Stored data entries
---------------

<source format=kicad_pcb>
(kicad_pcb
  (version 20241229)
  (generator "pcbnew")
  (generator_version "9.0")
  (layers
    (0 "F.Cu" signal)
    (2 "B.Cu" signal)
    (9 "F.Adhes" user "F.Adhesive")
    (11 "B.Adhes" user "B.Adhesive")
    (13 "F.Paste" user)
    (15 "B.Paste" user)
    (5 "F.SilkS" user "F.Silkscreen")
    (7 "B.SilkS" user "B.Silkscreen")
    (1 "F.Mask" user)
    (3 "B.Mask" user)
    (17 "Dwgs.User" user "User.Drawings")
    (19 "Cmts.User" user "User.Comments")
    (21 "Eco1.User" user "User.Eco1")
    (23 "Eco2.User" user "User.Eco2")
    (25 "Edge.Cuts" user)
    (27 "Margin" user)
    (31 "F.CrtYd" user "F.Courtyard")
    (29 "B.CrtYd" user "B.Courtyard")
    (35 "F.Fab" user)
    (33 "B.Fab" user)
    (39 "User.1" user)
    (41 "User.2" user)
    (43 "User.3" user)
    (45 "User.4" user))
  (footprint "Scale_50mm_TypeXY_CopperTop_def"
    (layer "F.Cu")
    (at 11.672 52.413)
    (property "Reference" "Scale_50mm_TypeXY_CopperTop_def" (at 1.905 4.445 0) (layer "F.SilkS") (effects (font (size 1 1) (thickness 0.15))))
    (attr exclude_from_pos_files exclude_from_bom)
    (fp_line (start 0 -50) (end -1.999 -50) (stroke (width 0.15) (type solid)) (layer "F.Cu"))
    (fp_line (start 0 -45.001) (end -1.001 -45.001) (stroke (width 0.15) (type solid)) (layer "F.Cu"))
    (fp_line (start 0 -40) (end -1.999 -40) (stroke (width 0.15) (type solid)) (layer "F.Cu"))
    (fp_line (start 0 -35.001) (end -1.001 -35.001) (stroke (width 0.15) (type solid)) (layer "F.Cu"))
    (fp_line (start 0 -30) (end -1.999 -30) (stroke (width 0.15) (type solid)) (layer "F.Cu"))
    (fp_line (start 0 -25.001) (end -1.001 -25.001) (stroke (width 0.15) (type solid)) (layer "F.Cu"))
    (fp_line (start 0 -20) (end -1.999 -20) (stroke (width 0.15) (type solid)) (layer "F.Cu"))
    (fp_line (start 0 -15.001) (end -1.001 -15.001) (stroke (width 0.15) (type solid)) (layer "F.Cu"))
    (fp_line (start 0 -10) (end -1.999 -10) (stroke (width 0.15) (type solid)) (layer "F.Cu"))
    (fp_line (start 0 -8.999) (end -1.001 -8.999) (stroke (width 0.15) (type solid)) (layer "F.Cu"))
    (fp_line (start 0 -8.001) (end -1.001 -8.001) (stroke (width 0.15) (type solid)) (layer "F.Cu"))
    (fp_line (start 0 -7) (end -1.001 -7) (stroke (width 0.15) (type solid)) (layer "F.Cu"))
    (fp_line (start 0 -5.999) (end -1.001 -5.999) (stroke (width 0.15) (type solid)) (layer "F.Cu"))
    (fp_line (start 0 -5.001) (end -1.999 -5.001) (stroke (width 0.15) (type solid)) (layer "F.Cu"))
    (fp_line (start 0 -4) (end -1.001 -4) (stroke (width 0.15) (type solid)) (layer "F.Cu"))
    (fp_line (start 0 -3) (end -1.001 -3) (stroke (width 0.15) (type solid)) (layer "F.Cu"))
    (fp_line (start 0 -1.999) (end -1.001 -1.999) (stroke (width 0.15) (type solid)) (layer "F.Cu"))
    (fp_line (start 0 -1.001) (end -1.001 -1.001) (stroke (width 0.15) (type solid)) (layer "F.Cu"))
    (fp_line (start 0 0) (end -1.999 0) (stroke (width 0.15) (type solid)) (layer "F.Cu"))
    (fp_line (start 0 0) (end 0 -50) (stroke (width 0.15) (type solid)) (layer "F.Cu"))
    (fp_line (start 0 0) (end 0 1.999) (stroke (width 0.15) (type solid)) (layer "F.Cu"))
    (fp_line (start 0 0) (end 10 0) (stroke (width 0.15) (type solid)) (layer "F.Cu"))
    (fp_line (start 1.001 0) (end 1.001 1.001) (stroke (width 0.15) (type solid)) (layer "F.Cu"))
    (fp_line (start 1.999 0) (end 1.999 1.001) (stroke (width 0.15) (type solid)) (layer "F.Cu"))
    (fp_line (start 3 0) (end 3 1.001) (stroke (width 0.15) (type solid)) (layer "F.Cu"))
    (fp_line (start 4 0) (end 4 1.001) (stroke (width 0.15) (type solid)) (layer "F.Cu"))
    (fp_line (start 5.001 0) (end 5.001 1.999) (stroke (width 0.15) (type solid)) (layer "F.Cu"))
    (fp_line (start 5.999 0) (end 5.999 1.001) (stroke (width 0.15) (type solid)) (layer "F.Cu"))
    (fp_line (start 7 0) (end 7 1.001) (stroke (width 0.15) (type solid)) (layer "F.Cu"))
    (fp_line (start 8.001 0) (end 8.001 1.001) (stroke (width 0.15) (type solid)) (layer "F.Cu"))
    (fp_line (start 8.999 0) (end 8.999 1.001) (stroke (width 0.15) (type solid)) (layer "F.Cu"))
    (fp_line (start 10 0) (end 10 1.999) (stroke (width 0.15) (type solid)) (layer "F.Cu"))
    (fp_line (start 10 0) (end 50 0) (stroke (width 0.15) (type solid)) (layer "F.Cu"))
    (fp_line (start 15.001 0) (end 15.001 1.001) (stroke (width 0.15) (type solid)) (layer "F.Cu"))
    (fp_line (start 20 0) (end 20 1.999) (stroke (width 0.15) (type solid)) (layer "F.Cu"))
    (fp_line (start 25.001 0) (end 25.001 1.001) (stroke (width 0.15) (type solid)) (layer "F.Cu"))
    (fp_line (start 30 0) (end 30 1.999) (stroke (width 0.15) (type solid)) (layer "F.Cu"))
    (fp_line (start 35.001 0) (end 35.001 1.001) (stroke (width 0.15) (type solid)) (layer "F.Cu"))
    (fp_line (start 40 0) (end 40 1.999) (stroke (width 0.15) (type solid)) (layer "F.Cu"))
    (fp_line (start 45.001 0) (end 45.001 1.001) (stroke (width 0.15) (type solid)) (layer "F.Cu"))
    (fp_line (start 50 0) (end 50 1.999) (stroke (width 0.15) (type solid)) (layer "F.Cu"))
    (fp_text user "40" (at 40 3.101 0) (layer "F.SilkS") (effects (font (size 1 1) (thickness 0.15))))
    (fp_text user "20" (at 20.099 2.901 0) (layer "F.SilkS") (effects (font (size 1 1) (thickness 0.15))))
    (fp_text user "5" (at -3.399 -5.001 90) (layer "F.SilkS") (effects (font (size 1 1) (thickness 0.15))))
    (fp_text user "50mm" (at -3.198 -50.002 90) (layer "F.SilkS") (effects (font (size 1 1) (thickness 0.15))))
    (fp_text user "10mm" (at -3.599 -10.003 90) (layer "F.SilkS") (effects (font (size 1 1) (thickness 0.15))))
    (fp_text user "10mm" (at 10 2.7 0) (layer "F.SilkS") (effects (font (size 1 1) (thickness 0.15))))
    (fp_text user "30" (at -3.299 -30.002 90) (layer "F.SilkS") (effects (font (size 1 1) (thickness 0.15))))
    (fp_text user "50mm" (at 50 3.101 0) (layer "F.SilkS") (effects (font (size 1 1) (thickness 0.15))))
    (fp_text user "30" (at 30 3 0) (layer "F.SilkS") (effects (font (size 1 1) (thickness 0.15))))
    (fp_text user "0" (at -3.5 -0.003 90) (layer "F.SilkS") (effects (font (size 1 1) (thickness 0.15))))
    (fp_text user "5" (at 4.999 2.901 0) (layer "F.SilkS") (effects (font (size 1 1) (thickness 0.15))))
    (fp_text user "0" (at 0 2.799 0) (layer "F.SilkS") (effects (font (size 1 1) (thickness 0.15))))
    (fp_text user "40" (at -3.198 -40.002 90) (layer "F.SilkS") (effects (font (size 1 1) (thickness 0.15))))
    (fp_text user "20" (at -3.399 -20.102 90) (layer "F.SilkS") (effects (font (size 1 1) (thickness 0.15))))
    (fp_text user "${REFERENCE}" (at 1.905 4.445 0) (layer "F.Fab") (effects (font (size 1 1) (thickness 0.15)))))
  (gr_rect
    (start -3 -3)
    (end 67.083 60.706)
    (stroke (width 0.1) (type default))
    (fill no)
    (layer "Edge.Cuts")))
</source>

---------------

## Your objective:
Only lines with the word "Adhes" are wanted. Find and copy them from the records above.

## Reply to the exercise:
    (9 "F.Adhes" user "F.Adhesive")
    (11 "B.Adhes" user "B.Adhesive")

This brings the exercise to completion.